Due diligence is really [about] asking the right questions of yourself: are you going to be able to contribute? And does the role align with your values?” Sometimes the answer is no and that’s okay, too, she says.

For those who have transitioned from executive roles to boards, Ferguson has picked up some valuable advice about time management. “You’ll notice that you’re not necessarily working 40 hours a week. You have time between board meetings.

I was always advised that the board meetings are your bread in a sandwich, so they sort of frame what you’re doing. There needs to be something in the middle as well and I’m someone who needs to be doing more… so I love doing other things for the community as well.”

Although experience is clearly a prerequisite for directors, that shouldn’t rule out younger candidates who can bring different perspectives and thinking to the boardroom, says Hannah Wandel AAICD, the 2019 ACT Young Australian of the Year.

At 24 years of age, Wandel founded Country to Canberra, an organisation that provides leadership opportunities for young rural women. After six years as CEO, she recently became chair of the organisation and sits on several other boards.

“The one thing I really wish I knew is: it’s really not that complex being on a board. You need to do your due diligence, but at the end of the day it’s about managing well, it’s about leadership and being really diligent,” she says.

“I talk to tons of young women who say, ‘I couldn’t do this, I don’t have the skills’. And what I would say is: ‘Try to push aside the impostor syndrome and appreciate your own worth.’”

While there’s usually plenty of advice about joining boards and how to be an effective director, recognising when to leave takes some skill, too, says Ferguson. The AICD provides a good guide — about 10 to 12 years — and she thinks that’s about right.

Once the decision is made, it’s time for a discussion with the chair about what their plans are, how they would like to transition and what kind of skills we’re looking for, she adds. As always, transparency is key.

Like Dr Kirstin Ferguson FAICD, Salesforce CEO Pip Marlow became a director — her boards include Rugby Australia — relatively early in her career, and combines the role with her executive career. With the benefit of hindsight, there are two things she wished she’d known.
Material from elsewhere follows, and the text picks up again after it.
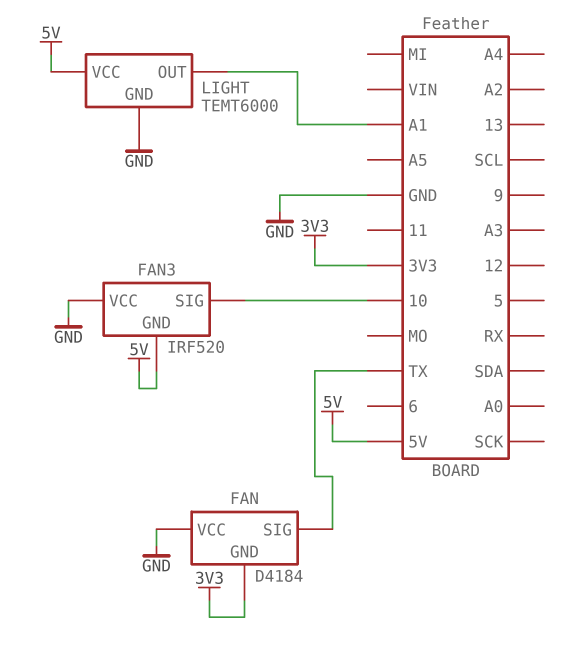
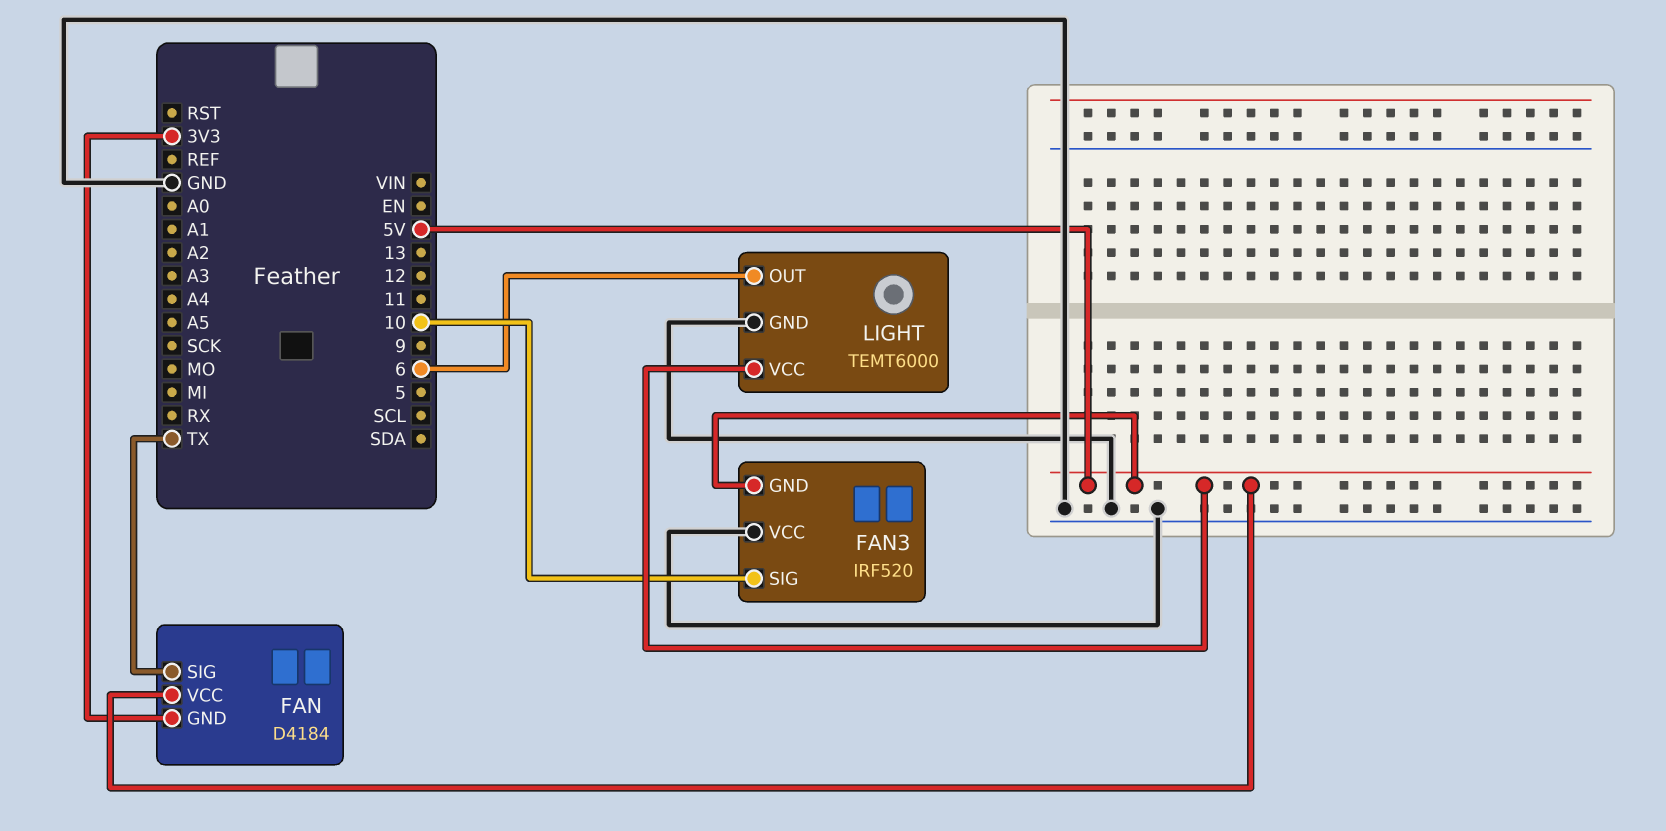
FAN pin VCC: GND -> 5V
LIGHT pin OUT: A1 -> 6

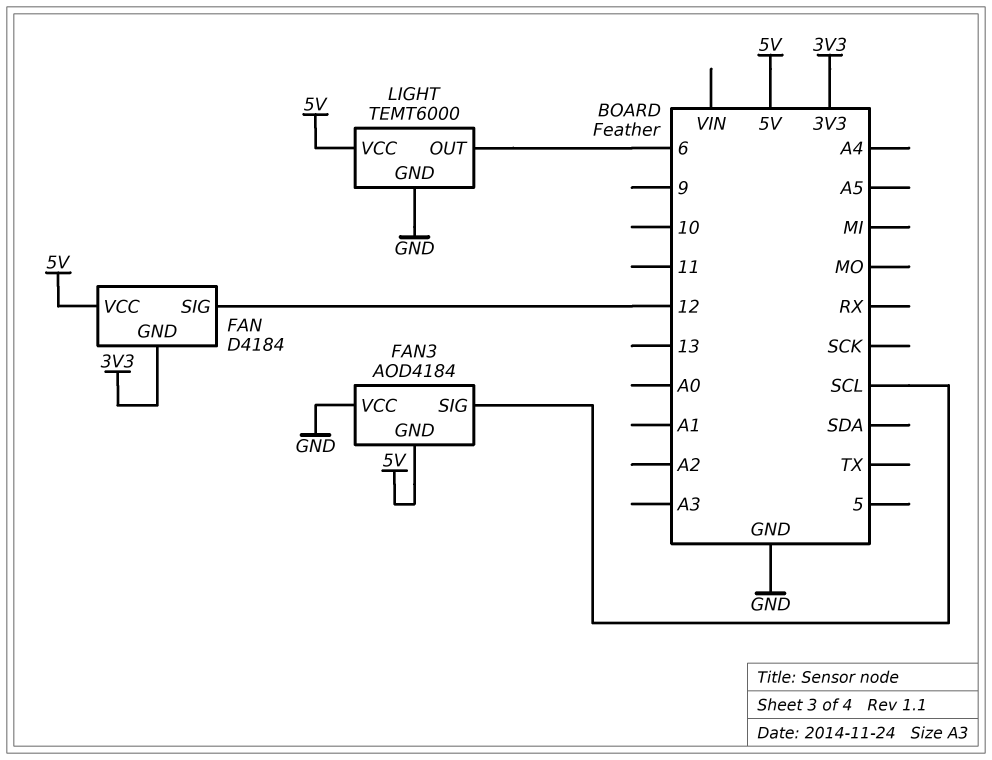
FAN pin SIG: TX -> 12
FAN3: IRF520 -> AOD4184
FAN3 pin SIG: 10 -> SCL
“Sometimes, I'd be sitting at the board table listening to the conversation and thinking, ‘maybe we should be thinking about it this way’, but I’d be a little bit nervous to open my mouth and say something,” says Marlow. “Then someone else would say it. You can't let your fear hold you back because that holds you back from contributing, holds you back from helping others. So don't listen to your fears, imposters and insecurities. You're sitting at that table because you earned it — be comfortable with that.”

The second lesson was about understanding the difference between management and board roles.

“[If you don’t], you put a lot of frustration onto management, which isn't necessarily helpful,” says Marlow. “You also miss the opportunity to have a slightly higher altitude and look at the business from a different perspective. Having the skill to get that altitude right with the board role is important.”

If there’s one lesson engineer and director Dr Marlene Kanga AM has picked up in her career it’s the importance of seeking out advice. The director of Sydney Water, Standards Australia, AirServices Australia, Business Events Sydney, and president of the World Federation of Engineering Organizations says engineers are good at asking questions and great problem-solvers, which are handy qualities around the board table. Experience has taught her that most people are only too happy to help if you ask — even those who might appear reluctant or overly critical.

“Some of the most unexpected sources have been the most valuable,” says Kanga. “I value all the advice and mentoring I get from my peers, from my superiors when I was working, and from my fellow board members. I seek it out now because I think having those conversations centres you, keeps you grounded and helps you move forward.”